L’abolizione della carica di primo ministro, la facoltà attribuita al presidente di scegliere liberamente i ministri, così come di nominare i giudici, imporre lo stato di emergenza, decidere del bilancio dello stato e legiferare per decreto, favoriranno ancora di più l’accentramento dei poteri nelle mani di Erdogan.

 

Il voto di domenica e il nuovo mandato ottenuto da quest’ultimo derivano ad ogni modo da un’evoluzione del quadro politico e sociale turco che sembrava mettere lo stesso presidente in una posizione sempre più precaria.

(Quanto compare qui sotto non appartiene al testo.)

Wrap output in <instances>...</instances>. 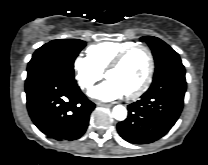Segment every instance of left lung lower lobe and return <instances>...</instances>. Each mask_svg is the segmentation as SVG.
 Segmentation results:
<instances>
[{
	"label": "left lung lower lobe",
	"mask_w": 208,
	"mask_h": 165,
	"mask_svg": "<svg viewBox=\"0 0 208 165\" xmlns=\"http://www.w3.org/2000/svg\"><path fill=\"white\" fill-rule=\"evenodd\" d=\"M184 67L172 68L153 78L141 99L128 105V117L117 125L119 135L134 144L163 137L178 120L186 91Z\"/></svg>",
	"instance_id": "left-lung-lower-lobe-1"
}]
</instances>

L’anticipo di 17 mesi con cui le elezioni sono state indette è dovuto al timore di non riuscire a capitalizzare una riforma del quadro costituzionale, che Erdogan ha disegnato a misura sulle sue aspirazioni, per via del deteriorarsi del quadro economico e delle ripercussioni delle scelte di politica estera, in primo luogo riguardo la guerra in Siria.

 

L’insistenza di Erdogan nell’implementazione di politiche economiche espansive, con tassi di interesse contenuti e il continuo impulso a massicci progetti di infrastrutture, è dettata da ragioni di opportunità politica, ma rischia di aggravare fino a fare esplodere il problema del debito, con conseguenze negative già evidenti anche sul fronte degli investimenti esteri.

 

Queste difficoltà minacciano inoltre di sovrapporsi al precipitare delle relazioni con gli Stati Uniti e l’Occidente in genere, già in buona parte alla base del fallito golpe ai danni di Erdogan nell’estate del 2016. La svolta strategica che ha portato Ankara a ristabilire relazioni cordiali con la Russia, anche nel quadro di una certa collaborazione sul fronte siriano, resta uno dei fattori principali delle tensioni tra l’AKP e i governi alleati della NATO, tradizionalmente in buoni rapporti con la fazione kemalista della classe politica turca.

 

Erdogan, da parte sua, alla chiusura delle urne ha da un lato promesso di continuare sullo stesso percorso tenuto finora per quanto riguarda l’economia e la politica estera. Dall’altro, però, ha a tratti lanciato messaggi concilianti, invitando i suoi oppositori a “mettere da parte tensioni e risentimenti”, quasi a riconoscere la posizione relativamente precaria in cui potrebbe ritrovarsi nel prossimo futuro e la necessità di abbassare i toni dello scontro sul fronte domestico.

 

Per il momento, ad ogni modo, la scommessa di Erdogan si è dimostrata ancora una volta vincente. Il nuovo successo elettorale, a ormai 15 anni dalla sua prima affermazione alle urne, potrebbe tuttavia inaugurare un nuovo periodo di instabilità per la Turchia, sotto la spinta di fattori di ordine economico e strategico.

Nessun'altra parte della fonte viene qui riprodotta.